(Record excerpts)

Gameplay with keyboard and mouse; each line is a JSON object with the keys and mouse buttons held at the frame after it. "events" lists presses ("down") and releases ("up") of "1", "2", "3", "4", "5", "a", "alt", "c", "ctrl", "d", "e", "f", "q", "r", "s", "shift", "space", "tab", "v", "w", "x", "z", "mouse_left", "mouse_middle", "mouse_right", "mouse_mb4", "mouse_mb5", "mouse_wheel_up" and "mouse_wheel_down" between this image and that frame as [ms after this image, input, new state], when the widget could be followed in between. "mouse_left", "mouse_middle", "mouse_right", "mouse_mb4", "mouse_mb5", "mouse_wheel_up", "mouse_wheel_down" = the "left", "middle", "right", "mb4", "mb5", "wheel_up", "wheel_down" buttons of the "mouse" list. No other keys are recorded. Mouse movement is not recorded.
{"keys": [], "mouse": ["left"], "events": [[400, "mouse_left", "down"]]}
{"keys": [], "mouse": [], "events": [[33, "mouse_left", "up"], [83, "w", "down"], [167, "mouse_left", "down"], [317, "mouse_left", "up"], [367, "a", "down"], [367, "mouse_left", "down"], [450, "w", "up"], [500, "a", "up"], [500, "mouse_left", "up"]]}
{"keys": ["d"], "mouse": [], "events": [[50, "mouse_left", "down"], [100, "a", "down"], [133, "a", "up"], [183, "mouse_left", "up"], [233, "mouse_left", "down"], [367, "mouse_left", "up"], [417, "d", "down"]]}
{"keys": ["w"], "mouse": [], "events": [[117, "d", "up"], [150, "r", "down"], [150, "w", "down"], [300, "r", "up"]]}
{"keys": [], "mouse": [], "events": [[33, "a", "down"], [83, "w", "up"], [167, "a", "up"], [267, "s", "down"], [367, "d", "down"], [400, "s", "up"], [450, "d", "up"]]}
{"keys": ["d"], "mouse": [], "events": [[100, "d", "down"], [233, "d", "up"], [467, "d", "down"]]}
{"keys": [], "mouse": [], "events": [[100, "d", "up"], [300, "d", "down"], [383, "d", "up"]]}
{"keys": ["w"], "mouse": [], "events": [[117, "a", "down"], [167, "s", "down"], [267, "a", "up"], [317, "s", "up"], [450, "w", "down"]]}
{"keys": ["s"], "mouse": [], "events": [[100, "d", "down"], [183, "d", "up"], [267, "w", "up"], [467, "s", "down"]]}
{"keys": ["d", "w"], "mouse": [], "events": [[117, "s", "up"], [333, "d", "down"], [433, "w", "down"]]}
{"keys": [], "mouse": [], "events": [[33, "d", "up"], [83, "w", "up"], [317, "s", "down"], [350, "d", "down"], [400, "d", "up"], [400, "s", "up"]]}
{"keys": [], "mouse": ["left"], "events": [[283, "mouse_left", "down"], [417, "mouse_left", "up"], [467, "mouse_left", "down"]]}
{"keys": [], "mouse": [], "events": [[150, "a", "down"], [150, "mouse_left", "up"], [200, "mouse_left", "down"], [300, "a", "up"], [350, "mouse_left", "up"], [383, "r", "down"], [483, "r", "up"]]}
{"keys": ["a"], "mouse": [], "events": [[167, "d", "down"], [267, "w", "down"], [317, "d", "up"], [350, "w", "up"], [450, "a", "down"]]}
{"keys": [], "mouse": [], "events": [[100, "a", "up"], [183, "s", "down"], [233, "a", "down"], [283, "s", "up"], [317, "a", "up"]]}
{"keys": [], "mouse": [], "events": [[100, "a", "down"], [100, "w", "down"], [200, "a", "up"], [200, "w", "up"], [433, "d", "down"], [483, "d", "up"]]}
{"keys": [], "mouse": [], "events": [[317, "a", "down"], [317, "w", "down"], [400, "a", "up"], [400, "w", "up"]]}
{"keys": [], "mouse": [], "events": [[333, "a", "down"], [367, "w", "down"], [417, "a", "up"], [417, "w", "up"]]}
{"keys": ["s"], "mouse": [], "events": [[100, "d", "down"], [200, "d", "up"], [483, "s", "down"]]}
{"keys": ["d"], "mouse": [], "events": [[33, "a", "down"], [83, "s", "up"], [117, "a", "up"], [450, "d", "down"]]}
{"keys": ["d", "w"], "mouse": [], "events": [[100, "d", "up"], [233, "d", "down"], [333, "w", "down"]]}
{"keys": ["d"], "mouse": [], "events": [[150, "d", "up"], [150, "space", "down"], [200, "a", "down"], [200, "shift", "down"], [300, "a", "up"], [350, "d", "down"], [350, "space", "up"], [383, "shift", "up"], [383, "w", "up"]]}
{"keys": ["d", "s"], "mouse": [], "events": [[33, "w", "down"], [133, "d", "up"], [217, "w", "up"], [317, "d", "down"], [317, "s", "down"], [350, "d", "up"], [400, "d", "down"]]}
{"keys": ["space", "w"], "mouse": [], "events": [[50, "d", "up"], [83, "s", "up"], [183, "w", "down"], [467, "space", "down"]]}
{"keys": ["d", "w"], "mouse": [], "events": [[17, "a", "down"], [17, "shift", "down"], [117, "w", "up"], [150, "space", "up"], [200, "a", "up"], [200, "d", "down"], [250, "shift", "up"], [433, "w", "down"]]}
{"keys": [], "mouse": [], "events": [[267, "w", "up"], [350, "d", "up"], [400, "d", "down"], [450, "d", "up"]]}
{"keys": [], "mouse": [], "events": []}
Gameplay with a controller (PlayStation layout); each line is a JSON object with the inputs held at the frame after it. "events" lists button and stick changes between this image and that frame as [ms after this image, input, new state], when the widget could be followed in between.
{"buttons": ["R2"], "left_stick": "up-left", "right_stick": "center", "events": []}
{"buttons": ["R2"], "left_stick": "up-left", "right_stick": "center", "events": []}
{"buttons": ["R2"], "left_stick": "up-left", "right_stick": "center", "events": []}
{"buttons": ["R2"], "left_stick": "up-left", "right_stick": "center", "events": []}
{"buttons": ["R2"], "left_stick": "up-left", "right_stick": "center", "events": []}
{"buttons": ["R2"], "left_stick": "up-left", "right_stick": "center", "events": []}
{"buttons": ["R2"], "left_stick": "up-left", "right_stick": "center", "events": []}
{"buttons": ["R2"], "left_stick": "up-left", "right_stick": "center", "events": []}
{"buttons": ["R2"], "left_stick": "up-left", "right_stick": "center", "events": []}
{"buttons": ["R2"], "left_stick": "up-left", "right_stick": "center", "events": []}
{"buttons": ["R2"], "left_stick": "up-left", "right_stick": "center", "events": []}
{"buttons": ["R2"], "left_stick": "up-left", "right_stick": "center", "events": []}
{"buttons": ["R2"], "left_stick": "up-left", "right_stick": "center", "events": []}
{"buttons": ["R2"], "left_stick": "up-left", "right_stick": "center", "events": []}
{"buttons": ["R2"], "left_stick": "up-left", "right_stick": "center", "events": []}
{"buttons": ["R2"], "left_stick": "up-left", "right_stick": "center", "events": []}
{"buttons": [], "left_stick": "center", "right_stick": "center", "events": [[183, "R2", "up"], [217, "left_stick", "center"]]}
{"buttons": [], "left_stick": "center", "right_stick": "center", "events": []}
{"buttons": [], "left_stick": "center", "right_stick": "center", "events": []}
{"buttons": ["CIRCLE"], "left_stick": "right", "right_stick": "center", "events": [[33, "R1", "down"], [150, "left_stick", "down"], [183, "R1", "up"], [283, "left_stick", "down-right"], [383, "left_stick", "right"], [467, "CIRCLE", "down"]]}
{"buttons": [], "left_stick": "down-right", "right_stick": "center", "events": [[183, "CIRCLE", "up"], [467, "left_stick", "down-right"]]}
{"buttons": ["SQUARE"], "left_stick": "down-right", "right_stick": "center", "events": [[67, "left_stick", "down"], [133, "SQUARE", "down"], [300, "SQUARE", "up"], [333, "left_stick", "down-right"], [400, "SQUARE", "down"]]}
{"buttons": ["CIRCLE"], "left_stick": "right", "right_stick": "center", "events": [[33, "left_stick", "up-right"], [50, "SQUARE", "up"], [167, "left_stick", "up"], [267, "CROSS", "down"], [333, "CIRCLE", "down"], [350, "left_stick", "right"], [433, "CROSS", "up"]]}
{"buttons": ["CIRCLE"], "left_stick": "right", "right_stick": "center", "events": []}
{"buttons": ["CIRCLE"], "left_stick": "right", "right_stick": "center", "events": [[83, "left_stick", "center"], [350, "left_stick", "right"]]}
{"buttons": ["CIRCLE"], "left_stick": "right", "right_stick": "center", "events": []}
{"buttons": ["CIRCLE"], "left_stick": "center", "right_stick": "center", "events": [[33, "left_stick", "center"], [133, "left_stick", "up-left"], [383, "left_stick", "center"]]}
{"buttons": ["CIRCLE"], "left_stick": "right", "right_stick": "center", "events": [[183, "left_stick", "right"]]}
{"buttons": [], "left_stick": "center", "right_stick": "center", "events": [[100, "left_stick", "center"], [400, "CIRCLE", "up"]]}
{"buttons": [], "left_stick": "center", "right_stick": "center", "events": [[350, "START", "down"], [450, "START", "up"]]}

(End Record excerpts)

Exercise requirements
Search term "this": return each line of the data that contains it.

Answer space
Gameplay with keyboard and mouse; each line is a JSON object with the keys and mouse buttons held at the frame after it. "events" lists presses ("down") and releases ("up") of "1", "2", "3", "4", "5", "a", "alt", "c", "ctrl", "d", "e", "f", "q", "r", "s", "shift", "space", "tab", "v", "w", "x", "z", "mouse_left", "mouse_middle", "mouse_right", "mouse_mb4", "mouse_mb5", "mouse_wheel_up" and "mouse_wheel_down" between this image and that frame as [ms after this image, input, new state], when the widget could be followed in between. "mouse_left", "mouse_middle", "mouse_right", "mouse_mb4", "mouse_mb5", "mouse_wheel_up", "mouse_wheel_down" = the "left", "middle", "right", "mb4", "mb5", "wheel_up", "wheel_down" buttons of the "mouse" list. No other keys are recorded. Mouse movement is not recorded.
Gameplay with a controller (PlayStation layout); each line is a JSON object with the inputs held at the frame after it. "events" lists button and stick changes between this image and that frame as [ms after this image, input, new state], when the widget could be followed in between.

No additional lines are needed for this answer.